The structure of the network I was using is a simple one, but quite deep. It contains mostly linear layers with the weight matrix masked by some buffered binary matrix. It seems like none of the operation could be random.
Well, MaxPooling is a simple operation that is random on GPU. So maybe linear layer is random as well? Is there a list showing all the random operations on GPU?
What about in CPU? Will the precision loss accumulate and lead to different result (on the same machine but different time)? I am trying to figure out the reason and avoid it. If the irreproducibility is due to accumulation of precision loss, I guess there is no way to get around it?
Again, non-deterministic results are not necessarily caused by any random operation, but are due to the algorithmic implementation using floating point values in different orders.
A simple example is:
Yes, that was what I meant. My bad for using the term “random operation” for nondeterministic implementation.
Back to my original question, suppose we control all operations such that only deterministic implementation is used, will the precision loss be different and accumulate to different results on the same machine across time?
For example, a = f(...), the theoretical computation result for a is 1/3, by using the same code on the same machine, will we sometimes get a = 0.33···111 and sometimes get a=0.33···222? (the different digits are due to precision loss), so that further computation carry the difference in precision loss and accumulate to significant different results?
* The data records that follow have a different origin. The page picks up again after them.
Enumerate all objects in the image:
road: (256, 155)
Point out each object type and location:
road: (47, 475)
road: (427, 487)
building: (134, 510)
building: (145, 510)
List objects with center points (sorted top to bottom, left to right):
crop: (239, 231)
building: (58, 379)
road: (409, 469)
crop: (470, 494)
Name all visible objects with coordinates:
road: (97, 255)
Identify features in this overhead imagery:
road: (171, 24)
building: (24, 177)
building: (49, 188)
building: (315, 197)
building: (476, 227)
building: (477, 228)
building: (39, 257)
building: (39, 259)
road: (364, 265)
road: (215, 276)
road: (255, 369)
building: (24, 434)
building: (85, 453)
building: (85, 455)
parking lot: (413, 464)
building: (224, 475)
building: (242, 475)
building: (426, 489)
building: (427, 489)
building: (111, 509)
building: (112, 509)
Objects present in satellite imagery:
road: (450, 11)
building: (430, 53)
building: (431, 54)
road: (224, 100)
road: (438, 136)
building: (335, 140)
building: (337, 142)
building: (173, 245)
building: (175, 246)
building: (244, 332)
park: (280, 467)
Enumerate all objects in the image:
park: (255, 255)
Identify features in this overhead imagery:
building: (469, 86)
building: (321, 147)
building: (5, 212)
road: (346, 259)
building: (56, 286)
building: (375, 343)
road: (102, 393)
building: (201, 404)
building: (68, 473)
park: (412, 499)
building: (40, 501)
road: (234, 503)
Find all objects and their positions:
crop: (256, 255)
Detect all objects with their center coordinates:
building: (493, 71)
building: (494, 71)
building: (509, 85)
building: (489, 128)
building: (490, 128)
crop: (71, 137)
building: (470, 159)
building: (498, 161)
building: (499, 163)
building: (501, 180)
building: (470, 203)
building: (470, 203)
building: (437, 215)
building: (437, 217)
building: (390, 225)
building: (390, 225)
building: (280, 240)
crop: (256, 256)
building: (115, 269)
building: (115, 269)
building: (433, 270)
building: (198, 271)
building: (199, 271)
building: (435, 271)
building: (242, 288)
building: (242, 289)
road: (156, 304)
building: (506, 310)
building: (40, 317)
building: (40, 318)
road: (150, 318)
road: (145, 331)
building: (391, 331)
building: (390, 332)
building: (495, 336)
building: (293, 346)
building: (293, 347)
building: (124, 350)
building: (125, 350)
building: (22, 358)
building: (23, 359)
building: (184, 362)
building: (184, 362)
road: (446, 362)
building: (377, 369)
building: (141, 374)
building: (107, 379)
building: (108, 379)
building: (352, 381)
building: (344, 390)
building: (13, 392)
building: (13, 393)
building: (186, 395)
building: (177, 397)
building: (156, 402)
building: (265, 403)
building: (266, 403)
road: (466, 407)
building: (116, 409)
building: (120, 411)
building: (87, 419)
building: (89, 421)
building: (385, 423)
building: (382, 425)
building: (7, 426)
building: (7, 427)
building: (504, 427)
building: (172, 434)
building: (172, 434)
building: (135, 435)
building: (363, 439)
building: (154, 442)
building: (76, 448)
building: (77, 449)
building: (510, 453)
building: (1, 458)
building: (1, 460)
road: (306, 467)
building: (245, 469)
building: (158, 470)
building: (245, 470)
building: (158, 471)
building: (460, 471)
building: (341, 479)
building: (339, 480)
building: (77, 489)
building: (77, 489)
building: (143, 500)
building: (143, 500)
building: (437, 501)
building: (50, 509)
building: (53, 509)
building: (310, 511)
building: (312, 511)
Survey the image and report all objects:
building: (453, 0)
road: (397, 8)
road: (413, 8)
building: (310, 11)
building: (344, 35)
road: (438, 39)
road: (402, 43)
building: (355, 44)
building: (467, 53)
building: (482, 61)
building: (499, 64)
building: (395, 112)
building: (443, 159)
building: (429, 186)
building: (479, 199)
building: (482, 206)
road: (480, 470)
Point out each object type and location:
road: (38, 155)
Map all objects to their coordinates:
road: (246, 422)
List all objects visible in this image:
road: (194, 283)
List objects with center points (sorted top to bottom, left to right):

Based on my limited tests, if only deterministic implementation is used, then results will be the same across multiple executions, that is, the precision loss is deterministic and will not lead to different results across multiple executions (on the same machine). To use my toy example above, if a = f(...) results in a=0.33···222, then it will always be a=0.33···222.
Note that this conclusion is based on my limited tests, it could be wrong in general. To understand the behavior for sure, it requires more knowledge on floating number and hardware, which is out of the scope of this topic.